Nevada Sewage Plant Near Lake Mead Sees Massive Overflow

Posted on: June 7, 2023, 08:24h. 

Last updated on: June 7, 2023, 10:19h.

An equipment failure at a water treatment plant last week was the apparent cause of a sewage spill near Las Vegas. The incident caused more than 863K gallons of wastewater to overflow, with some spilling into a creek that flows into Lake Mead, according to news reports.

Contaminated water after a spill at a sewage treatment plant
Contaminated water after a spill at a sewage treatment plant near Nevada’s Lake Mead, pictured above. Crews were able to clean up about a third of the wastewater. (Image: Clark County Water Reclamation District)

As of Monday, it was estimated that a total of 863,625 gallons of sewage spilled at the Whitney Lift Station plant on Thursday.

Approximately 281,500 gallons were recovered by using specialized vacuums. But more than 57K gallons of the wastewater flowed into the nearby Duck Creek that flows into Lake Mead, according to Las Vegas TV station KVVU. It’s unclear how much made its way into Lake Mead, a major reservoir that supplies Las Vegas with 90% of its water.

Officials Claim No Impact

Local officials told KVVU “There was no impact to public health or the environment from this spill.”
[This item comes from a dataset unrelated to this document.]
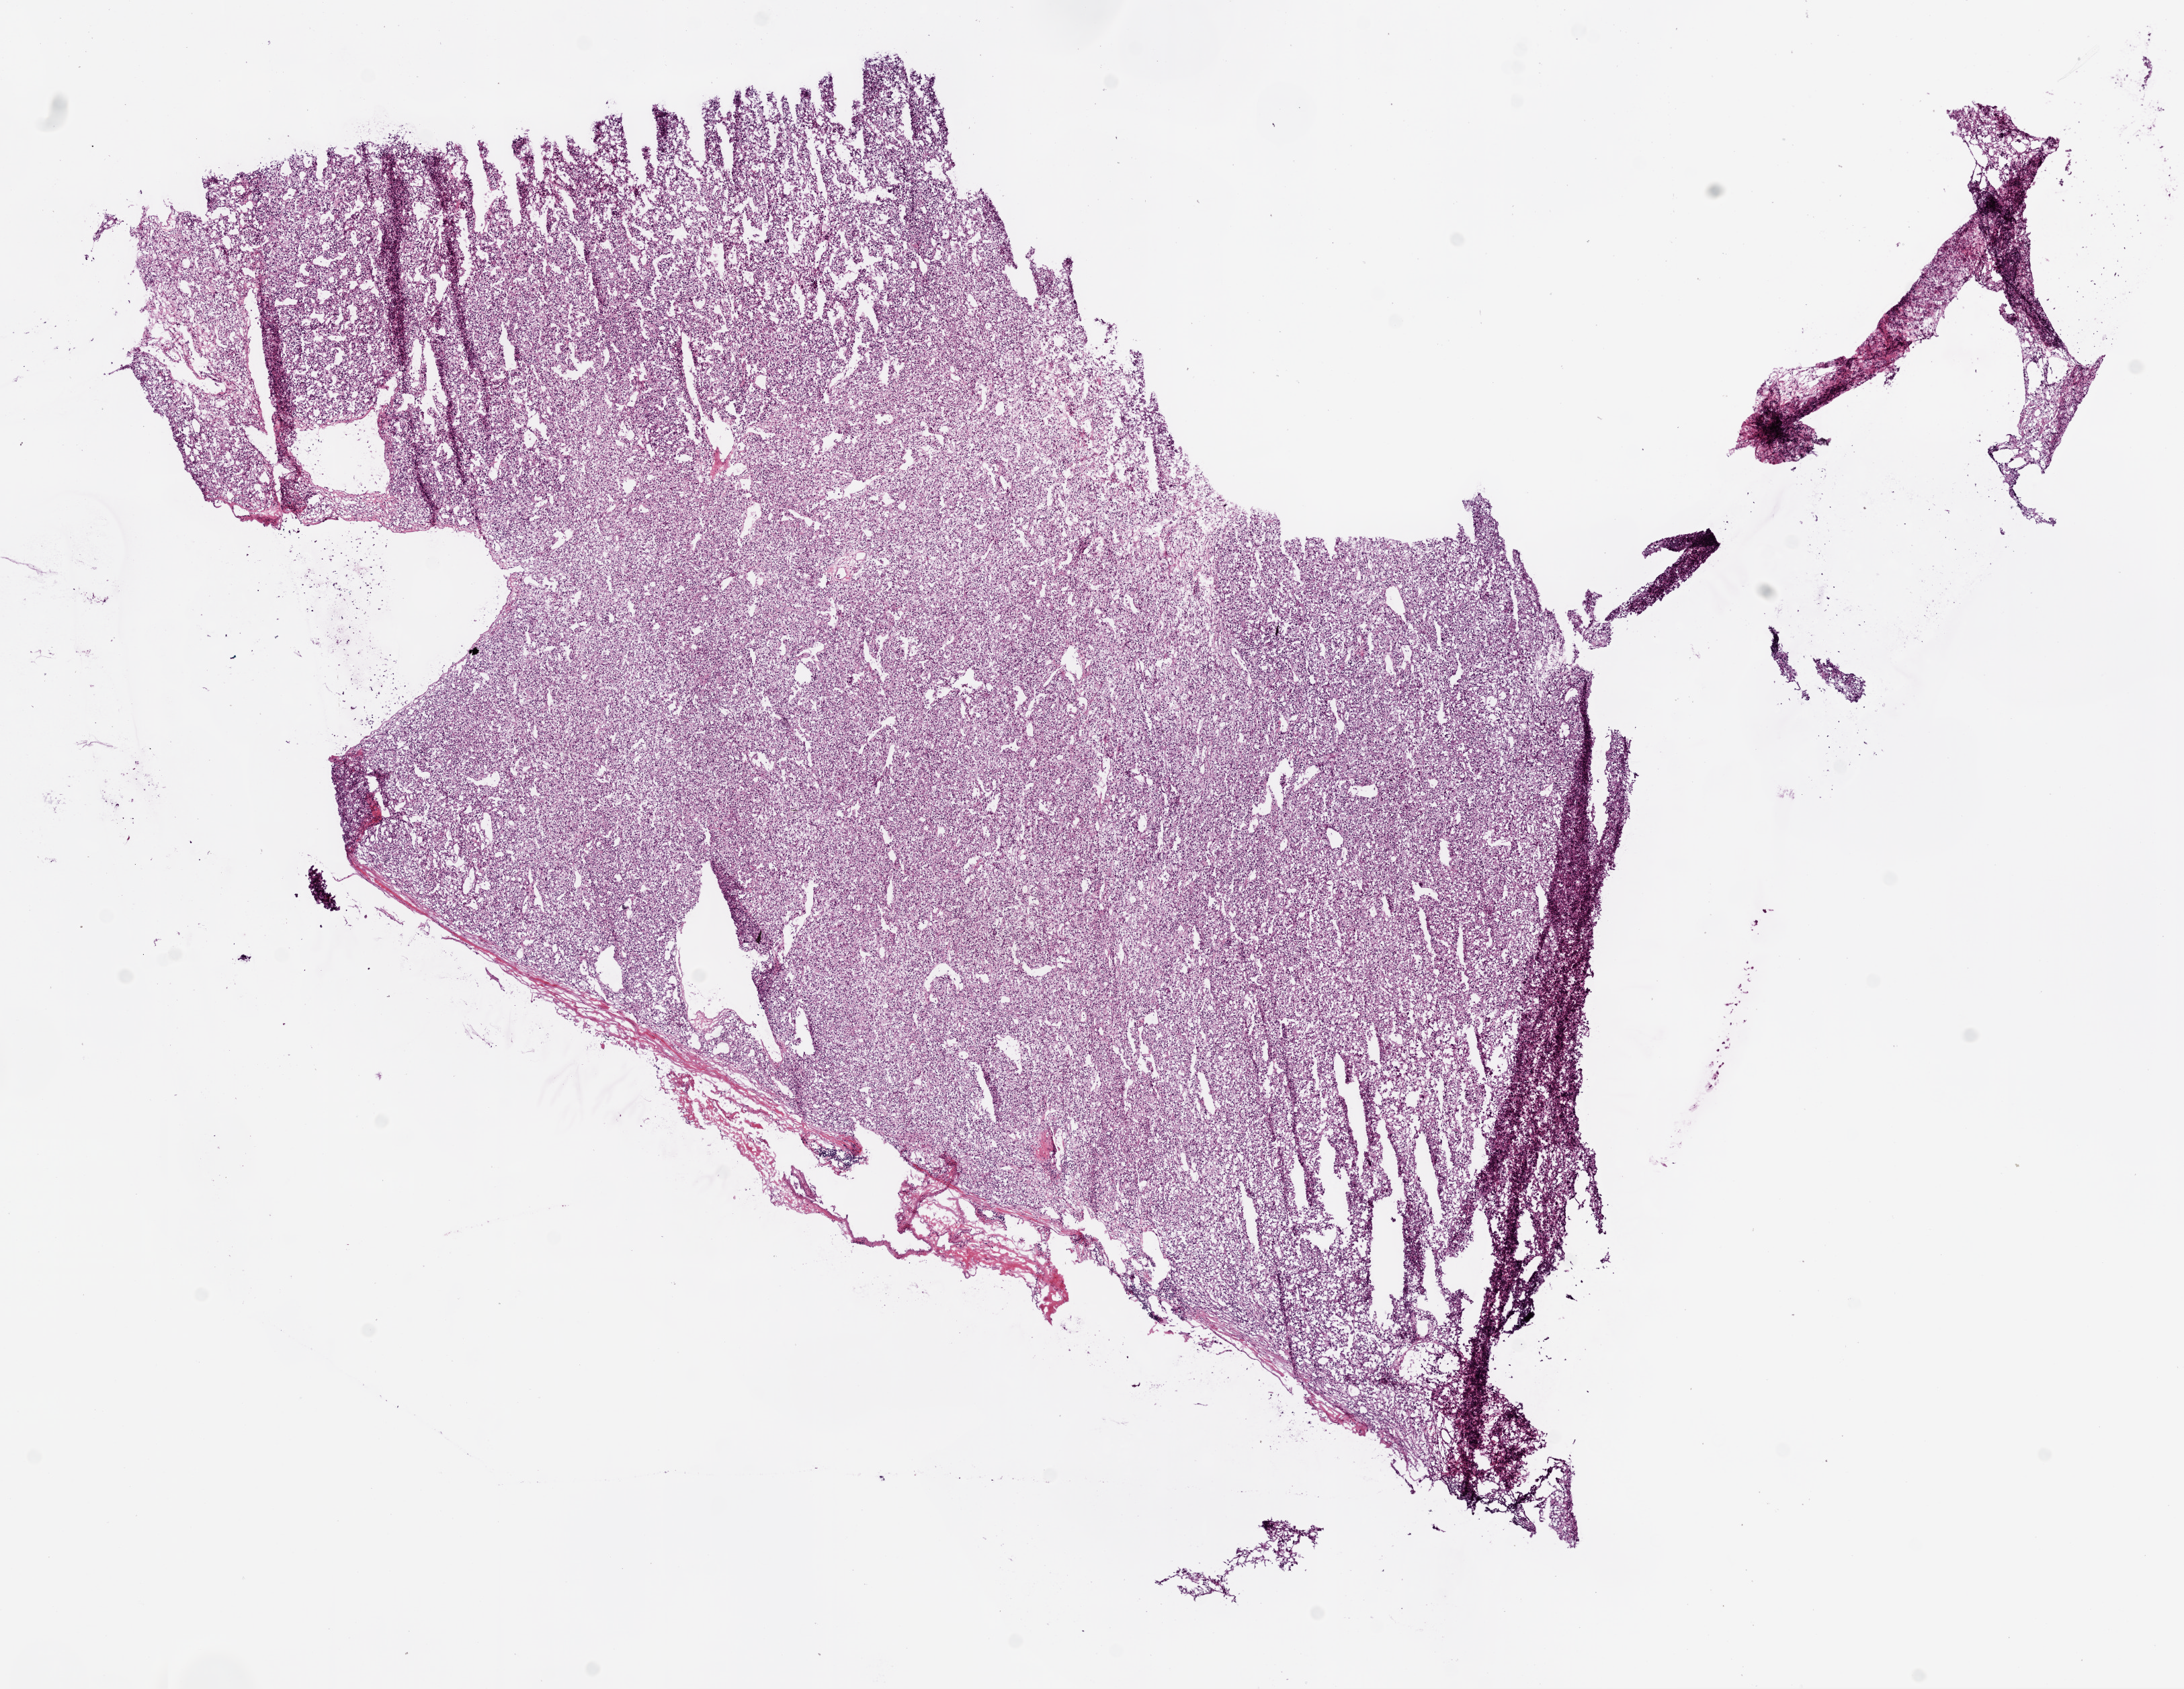
H&E-stained whole-slide image, whole scanned area (about 13.0 x 10.1 mm, slide scanned at 20x) shown as a low-resolution overview. Frozen section from the bottom of the tissue portion. Kidney, primary tumour sample. Male patient; age at initial diagnosis 79 years. Histologic grade: G3 (poorly differentiated). Composition of this section per pathologist review: tumour cells 95%, tumour nuclei 90%, normal cells 0%, stromal cells 5%, necrosis 0%.
- laterality: left
- AJCC pathologic stage: IV
- diagnosis: Clear cell adenocarcinoma, NOS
Even though the spill took place on Thursday, workers with specialized gear didn’t show up at the site until Saturday, according to KVVU.

It appears the overflow was detected when staff at Whitney, Nev.’s Sam Boyd Stadium reported to the Clark County Water Reclamation District there was a back-up “due to our lift station and sewer overflowing out of a manhole,” according to Las Vegas TV station KTNV.

Crews used specialized equipment, including Vactor trucks (which are equipped with vacuums), a backhoe, and a loader to clean up the debris and the spill, according to KVVU. Workers continued to clear up overflow-stained dirt at or near the treatment plant on Tuesday, according to Las Vegas TV station KLAS.

The district blamed the spill on a “sewer overflowing out of manhole due to failure at lift station rock catcher and prohibiting flows to enter [a] wet well in [the] lift station.” Further explanation was not provided immediately by local officials.

The station is located in the southeast Las Vegas Valley. It is one of 24 in Clark County operated by the district.

Earlier Plant Failure

The same treatment plant saw a failure in 2020, reportedly from a corroded pipe. That led to a 500K gallon sewage spill, KLAS reported.

It is unknown if the Nevada Department of Environmental Protection fined the reclamation district for the 2020 spill.

In 2021, the district revealed in a report that “The Whitney Lift Station has experienced frequent outages due to equipment failures and line blockages putting the 22-year-old facility at high risk of sanitary sewer overflows.”

The lift station, which was built in 2000, is to undergo renovations. The facility pumps about 4 million gallons of water daily, KVVU reported.

In response to the recent spill, US Rep. Dina Titus (D-Nev.) issued a tweet on Tuesday warning, “We must ensure that Southern Nevadans have access to water quality as well as quantity.”